• **Task details**:
From the entries below, output the line with "2/15 | Combined" and each following line up to and including the line with "Meeting (CSM) |", exactly as written.

• **Record set**:
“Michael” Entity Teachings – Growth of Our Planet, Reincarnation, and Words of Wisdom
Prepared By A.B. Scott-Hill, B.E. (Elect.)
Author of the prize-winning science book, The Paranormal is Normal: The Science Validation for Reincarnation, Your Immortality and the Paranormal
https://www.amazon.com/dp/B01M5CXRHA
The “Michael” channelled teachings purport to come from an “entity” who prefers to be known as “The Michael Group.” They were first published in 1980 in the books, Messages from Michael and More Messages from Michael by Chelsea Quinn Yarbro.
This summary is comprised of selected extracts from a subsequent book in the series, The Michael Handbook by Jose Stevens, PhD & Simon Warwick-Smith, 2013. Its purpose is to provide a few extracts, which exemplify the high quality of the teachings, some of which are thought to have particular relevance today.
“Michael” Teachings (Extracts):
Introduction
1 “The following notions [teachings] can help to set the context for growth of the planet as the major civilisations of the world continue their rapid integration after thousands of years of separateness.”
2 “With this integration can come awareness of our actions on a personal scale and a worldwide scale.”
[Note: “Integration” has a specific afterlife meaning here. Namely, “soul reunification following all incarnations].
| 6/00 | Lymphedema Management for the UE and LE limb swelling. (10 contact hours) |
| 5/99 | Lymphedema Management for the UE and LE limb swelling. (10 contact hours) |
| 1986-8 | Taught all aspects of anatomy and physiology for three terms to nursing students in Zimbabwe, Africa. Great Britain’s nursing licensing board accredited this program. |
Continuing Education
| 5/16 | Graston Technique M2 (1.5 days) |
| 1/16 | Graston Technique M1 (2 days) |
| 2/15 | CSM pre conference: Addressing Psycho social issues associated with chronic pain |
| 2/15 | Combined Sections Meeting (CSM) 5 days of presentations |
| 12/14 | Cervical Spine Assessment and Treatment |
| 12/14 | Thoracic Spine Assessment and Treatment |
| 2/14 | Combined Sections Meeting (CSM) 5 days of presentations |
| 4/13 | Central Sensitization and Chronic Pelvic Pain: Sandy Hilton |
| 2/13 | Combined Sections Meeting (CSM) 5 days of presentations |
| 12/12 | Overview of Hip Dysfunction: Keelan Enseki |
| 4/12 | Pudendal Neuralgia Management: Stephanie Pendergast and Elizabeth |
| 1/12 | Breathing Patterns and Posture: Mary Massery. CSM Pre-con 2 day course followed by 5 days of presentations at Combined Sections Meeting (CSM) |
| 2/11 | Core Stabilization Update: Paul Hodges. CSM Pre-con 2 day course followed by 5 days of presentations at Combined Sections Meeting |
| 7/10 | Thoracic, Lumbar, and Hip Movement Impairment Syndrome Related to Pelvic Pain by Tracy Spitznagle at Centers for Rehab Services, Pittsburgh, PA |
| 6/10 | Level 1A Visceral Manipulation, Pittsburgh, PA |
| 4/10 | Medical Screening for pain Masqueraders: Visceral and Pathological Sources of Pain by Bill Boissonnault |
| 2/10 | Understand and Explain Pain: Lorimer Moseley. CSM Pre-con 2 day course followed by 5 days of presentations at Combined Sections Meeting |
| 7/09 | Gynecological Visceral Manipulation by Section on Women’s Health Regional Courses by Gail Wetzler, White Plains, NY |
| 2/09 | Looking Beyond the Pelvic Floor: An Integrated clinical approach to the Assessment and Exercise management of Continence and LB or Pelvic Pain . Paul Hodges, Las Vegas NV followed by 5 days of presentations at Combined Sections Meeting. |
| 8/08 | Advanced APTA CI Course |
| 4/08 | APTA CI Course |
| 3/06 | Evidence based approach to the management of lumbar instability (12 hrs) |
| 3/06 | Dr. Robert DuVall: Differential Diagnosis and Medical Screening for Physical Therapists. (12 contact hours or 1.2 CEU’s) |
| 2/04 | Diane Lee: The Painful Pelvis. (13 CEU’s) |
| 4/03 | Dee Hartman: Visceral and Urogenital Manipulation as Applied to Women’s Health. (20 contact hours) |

• **Your response**:
| 2/15 | Combined Sections Meeting (CSM) 5 days of presentations |
| 12/14 | Cervical Spine Assessment and Treatment |
| 12/14 | Thoracic Spine Assessment and Treatment |
| 2/14 | Combined Sections Meeting (CSM) 5 days of presentations |
| 4/13 | Central Sensitization and Chronic Pelvic Pain: Sandy Hilton |
| 2/13 | Combined Sections Meeting (CSM) 5 days of presentations |
| 12/12 | Overview of Hip Dysfunction: Keelan Enseki |
| 4/12 | Pudendal Neuralgia Management: Stephanie Pendergast and Elizabeth |
| 1/12 | Breathing Patterns and Posture: Mary Massery. CSM Pre-con 2 day course followed by 5 days of presentations at Combined Sections Meeting (CSM) |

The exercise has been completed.